-- Work order 1 --
According to the article on IBM's SPSS purchase, how many acquisitions has IBM completed for its information on demand strategy?
-- Work order 2 --
Return the part of the article on IBM's SPSS purchase starting at "More importantly, this" and ending at "ThinkAnalytics or KXEN.".

-- Text section --
· · ·

July 29, 2009, 12:52 PM — A billion dollars is hardly loose change. But even in a recessionary economy, corporate appetite for business intelligence (BI) software for driving greater efficiency and performance remains greater than ever. It’s for that reason that IBM has tabled $1.2 billion to buy SPSS, the predictive analytics firm that is often mentioned in the same sentence as SAS Institute.
The offer, valued at $50/share, or roughly 40% above recent closing price, is for a firm that has come a long way from its origins as a desktop statistical modeling firm. Although the company has struggled with an enterprise sales model since the early 2000s, it finally gained its groove in 2007 when net income doubled to $33 million; even with the onset of the recession in 2008, revenues grew modestly to $36 million.
SPSS specializes in advanced predictive analytics (a term often used interchangeably with data mining) and text-based analytics. Both areas have been conspicuous holes in IBM’s BI portfolio. The move once again plays into IBM’s information on demand (IoD) strategy, which seems to encompass every technology under the sun – IBM has completed 27 acquisitions for its IoD strategy and more than 100 deals in the name of IoD over the last decade.
The two companies are hardly strangers. IBM Cognos already OEMs SPSS analytics as part of its dashboard offerings, while IBM has long had similar deals for bundling SPSS’s PASW statistical modeling software.
More importantly, this acquisition prevents Oracle and SAP from getting their hands on the technology to buttress their BI analytics stories. They are left pursuing niche players such as InforSense, ThinkAnalytics or KXEN.

· · ·

Stored data:
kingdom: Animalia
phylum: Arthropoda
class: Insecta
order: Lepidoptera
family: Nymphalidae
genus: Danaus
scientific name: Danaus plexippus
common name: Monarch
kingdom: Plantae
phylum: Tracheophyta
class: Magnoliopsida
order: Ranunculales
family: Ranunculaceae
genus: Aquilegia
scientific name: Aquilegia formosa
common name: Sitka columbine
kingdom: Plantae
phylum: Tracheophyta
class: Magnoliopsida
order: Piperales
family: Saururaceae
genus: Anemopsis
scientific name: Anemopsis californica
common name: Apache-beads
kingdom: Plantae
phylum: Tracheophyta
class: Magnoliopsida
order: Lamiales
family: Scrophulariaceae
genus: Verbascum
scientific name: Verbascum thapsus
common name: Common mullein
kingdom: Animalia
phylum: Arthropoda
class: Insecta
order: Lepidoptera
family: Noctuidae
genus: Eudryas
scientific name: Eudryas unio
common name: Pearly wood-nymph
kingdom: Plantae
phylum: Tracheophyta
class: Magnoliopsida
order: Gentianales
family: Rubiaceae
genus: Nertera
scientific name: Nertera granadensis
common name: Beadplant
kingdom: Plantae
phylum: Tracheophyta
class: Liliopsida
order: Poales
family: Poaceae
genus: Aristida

· · ·

-- Answer box 1 --
27 acquisitions.

-- Answer box 2 --
More importantly, this acquisition prevents Oracle and SAP from getting their hands on the technology to buttress their BI analytics stories. They are left pursuing niche players such as InforSense, ThinkAnalytics or KXEN.